In the rows below, lay out the lines from the line with "apt-get install python-pip" to the line with "## Commands" as a numbered list, including both of those lines and skipping blank ones. Leave the pictures out.

⟨

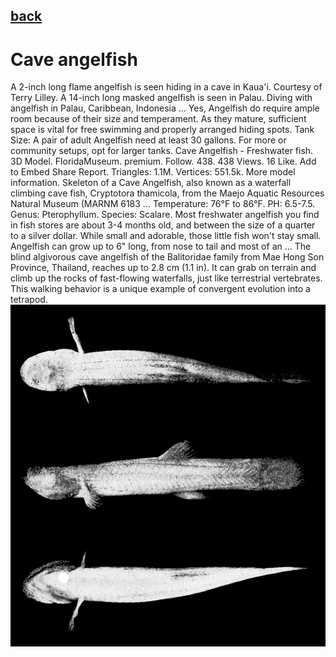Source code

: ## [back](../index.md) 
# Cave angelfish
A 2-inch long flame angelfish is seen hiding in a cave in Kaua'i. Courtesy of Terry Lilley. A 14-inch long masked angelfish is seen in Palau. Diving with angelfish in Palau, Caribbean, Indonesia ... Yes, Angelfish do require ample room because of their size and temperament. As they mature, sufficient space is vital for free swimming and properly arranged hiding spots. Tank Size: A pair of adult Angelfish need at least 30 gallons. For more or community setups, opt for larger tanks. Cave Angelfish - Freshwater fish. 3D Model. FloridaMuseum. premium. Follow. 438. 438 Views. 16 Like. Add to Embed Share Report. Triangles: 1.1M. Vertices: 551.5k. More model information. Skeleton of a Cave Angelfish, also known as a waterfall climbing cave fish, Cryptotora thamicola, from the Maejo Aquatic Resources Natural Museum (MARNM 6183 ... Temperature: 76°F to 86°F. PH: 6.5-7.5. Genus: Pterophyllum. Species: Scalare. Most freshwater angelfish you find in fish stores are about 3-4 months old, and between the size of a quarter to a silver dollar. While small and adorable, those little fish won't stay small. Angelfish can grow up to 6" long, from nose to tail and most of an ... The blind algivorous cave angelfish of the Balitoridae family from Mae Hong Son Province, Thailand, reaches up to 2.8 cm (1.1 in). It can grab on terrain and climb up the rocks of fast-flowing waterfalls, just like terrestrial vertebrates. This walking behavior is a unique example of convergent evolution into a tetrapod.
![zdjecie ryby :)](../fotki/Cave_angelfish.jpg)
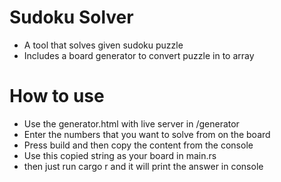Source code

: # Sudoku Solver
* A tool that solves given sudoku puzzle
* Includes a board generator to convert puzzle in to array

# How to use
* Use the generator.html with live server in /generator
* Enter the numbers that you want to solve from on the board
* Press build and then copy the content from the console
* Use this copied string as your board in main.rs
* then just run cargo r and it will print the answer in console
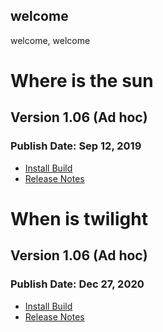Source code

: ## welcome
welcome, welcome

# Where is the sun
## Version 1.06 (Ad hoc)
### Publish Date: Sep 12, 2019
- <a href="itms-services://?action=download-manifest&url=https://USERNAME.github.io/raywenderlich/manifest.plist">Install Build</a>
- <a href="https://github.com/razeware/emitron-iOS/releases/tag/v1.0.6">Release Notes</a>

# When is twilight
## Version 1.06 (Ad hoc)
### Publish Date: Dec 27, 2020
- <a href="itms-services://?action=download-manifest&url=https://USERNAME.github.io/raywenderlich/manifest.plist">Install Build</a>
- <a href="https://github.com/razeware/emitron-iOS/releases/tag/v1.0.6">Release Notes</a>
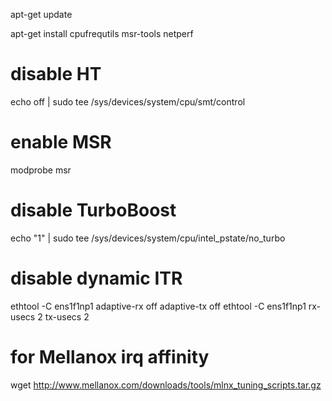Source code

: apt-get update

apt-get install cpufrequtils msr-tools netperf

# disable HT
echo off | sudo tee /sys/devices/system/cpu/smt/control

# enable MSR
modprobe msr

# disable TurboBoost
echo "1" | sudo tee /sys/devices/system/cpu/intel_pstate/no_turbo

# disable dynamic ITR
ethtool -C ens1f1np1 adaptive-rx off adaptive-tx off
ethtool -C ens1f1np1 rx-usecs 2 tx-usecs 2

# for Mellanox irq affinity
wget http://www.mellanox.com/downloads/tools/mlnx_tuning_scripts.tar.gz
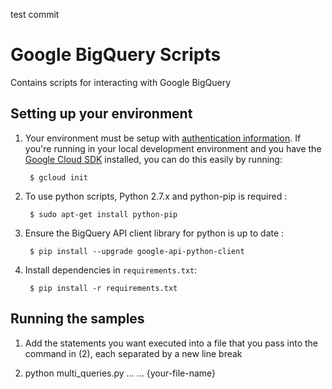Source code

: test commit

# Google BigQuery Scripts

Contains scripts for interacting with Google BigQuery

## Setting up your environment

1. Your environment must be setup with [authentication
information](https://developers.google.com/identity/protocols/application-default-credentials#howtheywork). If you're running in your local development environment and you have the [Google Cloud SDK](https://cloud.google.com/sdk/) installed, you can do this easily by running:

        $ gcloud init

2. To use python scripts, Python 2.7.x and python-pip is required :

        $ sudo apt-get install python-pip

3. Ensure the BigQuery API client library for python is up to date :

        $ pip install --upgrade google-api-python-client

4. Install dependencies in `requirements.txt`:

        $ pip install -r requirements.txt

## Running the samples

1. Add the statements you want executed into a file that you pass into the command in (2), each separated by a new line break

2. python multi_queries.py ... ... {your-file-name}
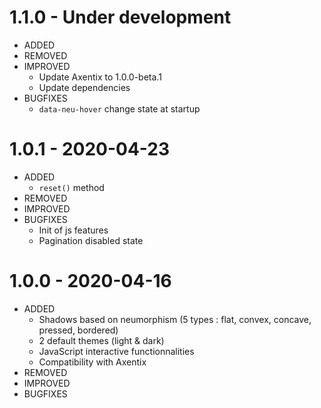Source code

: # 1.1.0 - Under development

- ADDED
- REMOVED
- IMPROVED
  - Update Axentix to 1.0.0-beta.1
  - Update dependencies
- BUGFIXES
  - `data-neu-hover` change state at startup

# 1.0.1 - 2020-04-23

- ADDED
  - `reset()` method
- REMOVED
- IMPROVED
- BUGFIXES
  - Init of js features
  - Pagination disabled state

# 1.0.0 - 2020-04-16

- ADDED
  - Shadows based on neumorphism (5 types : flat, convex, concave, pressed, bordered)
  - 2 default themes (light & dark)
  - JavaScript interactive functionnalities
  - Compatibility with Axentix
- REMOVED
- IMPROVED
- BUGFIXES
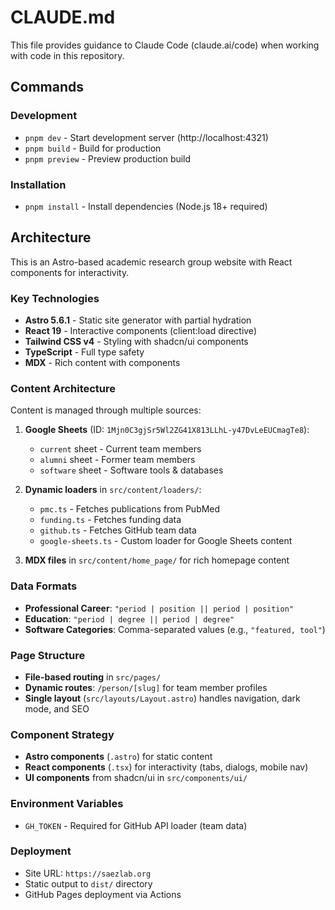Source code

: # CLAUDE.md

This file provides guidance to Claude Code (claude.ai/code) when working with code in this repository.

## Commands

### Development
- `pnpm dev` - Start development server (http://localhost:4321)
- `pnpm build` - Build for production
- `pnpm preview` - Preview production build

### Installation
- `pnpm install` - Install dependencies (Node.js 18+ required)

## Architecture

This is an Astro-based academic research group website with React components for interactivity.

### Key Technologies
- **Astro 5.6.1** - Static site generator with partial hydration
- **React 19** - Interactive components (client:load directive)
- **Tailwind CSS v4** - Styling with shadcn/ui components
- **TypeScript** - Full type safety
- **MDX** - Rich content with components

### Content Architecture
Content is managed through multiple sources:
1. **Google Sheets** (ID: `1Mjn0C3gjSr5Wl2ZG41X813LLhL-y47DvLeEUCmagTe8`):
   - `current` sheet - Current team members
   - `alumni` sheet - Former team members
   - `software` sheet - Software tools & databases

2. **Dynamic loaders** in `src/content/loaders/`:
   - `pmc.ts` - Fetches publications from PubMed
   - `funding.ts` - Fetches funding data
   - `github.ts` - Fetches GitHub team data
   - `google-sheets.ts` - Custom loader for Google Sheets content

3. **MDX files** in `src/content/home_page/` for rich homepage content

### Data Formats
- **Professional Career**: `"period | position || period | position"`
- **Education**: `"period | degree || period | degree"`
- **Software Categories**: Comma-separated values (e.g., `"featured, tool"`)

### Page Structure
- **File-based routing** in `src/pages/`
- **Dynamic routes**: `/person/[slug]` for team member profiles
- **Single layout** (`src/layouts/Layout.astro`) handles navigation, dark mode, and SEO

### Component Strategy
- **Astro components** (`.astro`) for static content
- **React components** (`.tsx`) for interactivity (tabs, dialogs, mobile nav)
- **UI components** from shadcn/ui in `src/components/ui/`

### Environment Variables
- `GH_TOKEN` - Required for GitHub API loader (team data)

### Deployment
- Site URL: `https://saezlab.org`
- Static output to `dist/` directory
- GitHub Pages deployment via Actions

⟩
⟨

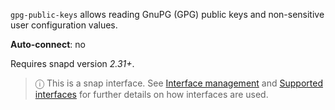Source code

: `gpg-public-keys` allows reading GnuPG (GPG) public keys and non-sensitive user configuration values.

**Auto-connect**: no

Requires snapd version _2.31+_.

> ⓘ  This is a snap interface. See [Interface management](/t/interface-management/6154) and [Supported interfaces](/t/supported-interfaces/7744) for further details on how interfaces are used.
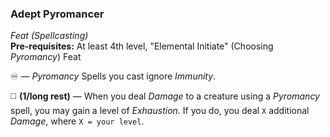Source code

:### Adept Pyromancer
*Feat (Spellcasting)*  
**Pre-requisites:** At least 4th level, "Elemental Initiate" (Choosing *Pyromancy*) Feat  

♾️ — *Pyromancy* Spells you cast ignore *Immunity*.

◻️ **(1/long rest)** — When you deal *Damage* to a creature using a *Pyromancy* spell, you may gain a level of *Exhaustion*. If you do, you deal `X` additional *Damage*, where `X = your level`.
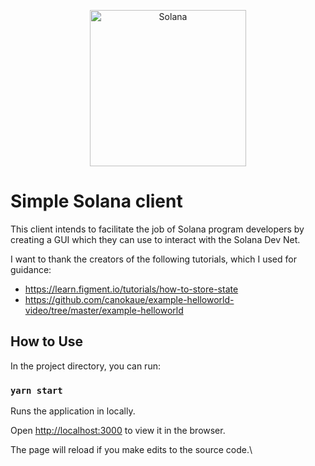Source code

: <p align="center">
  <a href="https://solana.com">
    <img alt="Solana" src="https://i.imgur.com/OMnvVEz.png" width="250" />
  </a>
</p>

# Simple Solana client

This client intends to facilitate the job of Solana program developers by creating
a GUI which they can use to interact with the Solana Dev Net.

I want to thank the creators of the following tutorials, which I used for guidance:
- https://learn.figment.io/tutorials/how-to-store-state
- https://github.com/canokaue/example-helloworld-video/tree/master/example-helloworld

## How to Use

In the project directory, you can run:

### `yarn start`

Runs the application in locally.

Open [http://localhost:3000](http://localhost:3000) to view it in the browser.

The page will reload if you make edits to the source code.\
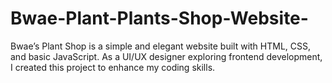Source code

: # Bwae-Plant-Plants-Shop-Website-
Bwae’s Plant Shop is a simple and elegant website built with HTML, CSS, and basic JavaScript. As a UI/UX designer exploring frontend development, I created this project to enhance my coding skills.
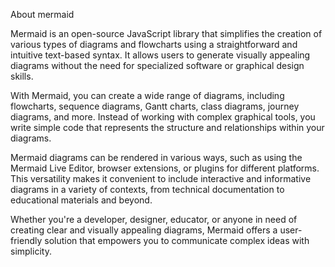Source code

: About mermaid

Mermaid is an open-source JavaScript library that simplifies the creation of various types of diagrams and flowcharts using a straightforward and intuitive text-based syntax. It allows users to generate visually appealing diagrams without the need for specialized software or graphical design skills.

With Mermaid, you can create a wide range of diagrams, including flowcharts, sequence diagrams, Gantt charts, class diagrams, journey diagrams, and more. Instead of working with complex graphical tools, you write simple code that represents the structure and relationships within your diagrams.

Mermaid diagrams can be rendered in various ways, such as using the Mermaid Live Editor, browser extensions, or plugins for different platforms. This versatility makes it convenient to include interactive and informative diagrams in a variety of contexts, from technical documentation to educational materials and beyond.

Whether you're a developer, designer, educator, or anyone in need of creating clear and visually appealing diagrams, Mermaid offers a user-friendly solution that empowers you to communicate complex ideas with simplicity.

⟩
⟨

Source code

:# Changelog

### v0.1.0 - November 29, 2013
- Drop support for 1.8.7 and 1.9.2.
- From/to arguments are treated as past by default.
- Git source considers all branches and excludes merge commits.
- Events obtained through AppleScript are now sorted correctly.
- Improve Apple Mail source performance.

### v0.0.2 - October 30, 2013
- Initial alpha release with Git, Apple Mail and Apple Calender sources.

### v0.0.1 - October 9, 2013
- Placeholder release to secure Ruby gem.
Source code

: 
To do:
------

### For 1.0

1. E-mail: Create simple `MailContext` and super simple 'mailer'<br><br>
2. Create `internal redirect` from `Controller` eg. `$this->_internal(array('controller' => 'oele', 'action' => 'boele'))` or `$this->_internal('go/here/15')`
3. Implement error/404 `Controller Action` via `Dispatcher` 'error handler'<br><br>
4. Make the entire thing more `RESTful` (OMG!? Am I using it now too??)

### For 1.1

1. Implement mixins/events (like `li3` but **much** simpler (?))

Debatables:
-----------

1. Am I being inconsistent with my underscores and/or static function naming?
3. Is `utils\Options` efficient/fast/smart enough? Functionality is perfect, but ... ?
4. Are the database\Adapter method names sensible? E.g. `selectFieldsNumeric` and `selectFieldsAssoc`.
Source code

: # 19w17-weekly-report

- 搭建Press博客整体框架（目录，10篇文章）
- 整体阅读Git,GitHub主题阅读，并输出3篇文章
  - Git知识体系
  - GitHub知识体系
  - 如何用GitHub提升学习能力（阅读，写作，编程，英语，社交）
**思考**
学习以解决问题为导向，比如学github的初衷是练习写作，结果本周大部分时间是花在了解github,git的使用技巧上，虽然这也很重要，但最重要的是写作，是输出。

⟩

# Solved exercise
1.         $ sudo apt-get install python-pip
2. 3. Ensure the BigQuery API client library for python is up to date :
3.         $ pip install --upgrade google-api-python-client
4. 4. Install dependencies in `requirements.txt`:
5.         $ pip install -r requirements.txt
6. ## Running the samples
7. 1. Add the statements you want executed into a file that you pass into the command in (2), each separated by a new line break
8. 2. python multi_queries.py ... ... {your-file-name}
9. Source code
10. : # 1.1.0 - Under development
11. - ADDED
12. - REMOVED
13. - IMPROVED
14.   - Update Axentix to 1.0.0-beta.1
15.   - Update dependencies
16. - BUGFIXES
17.   - `data-neu-hover` change state at startup
18. # 1.0.1 - 2020-04-23
19. - ADDED
20.   - `reset()` method
21. - REMOVED
22. - IMPROVED
23. - BUGFIXES
24.   - Init of js features
25.   - Pagination disabled state
26. # 1.0.0 - 2020-04-16
27. - ADDED
28.   - Shadows based on neumorphism (5 types : flat, convex, concave, pressed, bordered)
29.   - 2 default themes (light & dark)
30.   - JavaScript interactive functionnalities
31.   - Compatibility with Axentix
32. - REMOVED
33. - IMPROVED
34. - BUGFIXES
35. Source code
36. : # CLAUDE.md
37. This file provides guidance to Claude Code (claude.ai/code) when working with code in this repository.
38. ## Commands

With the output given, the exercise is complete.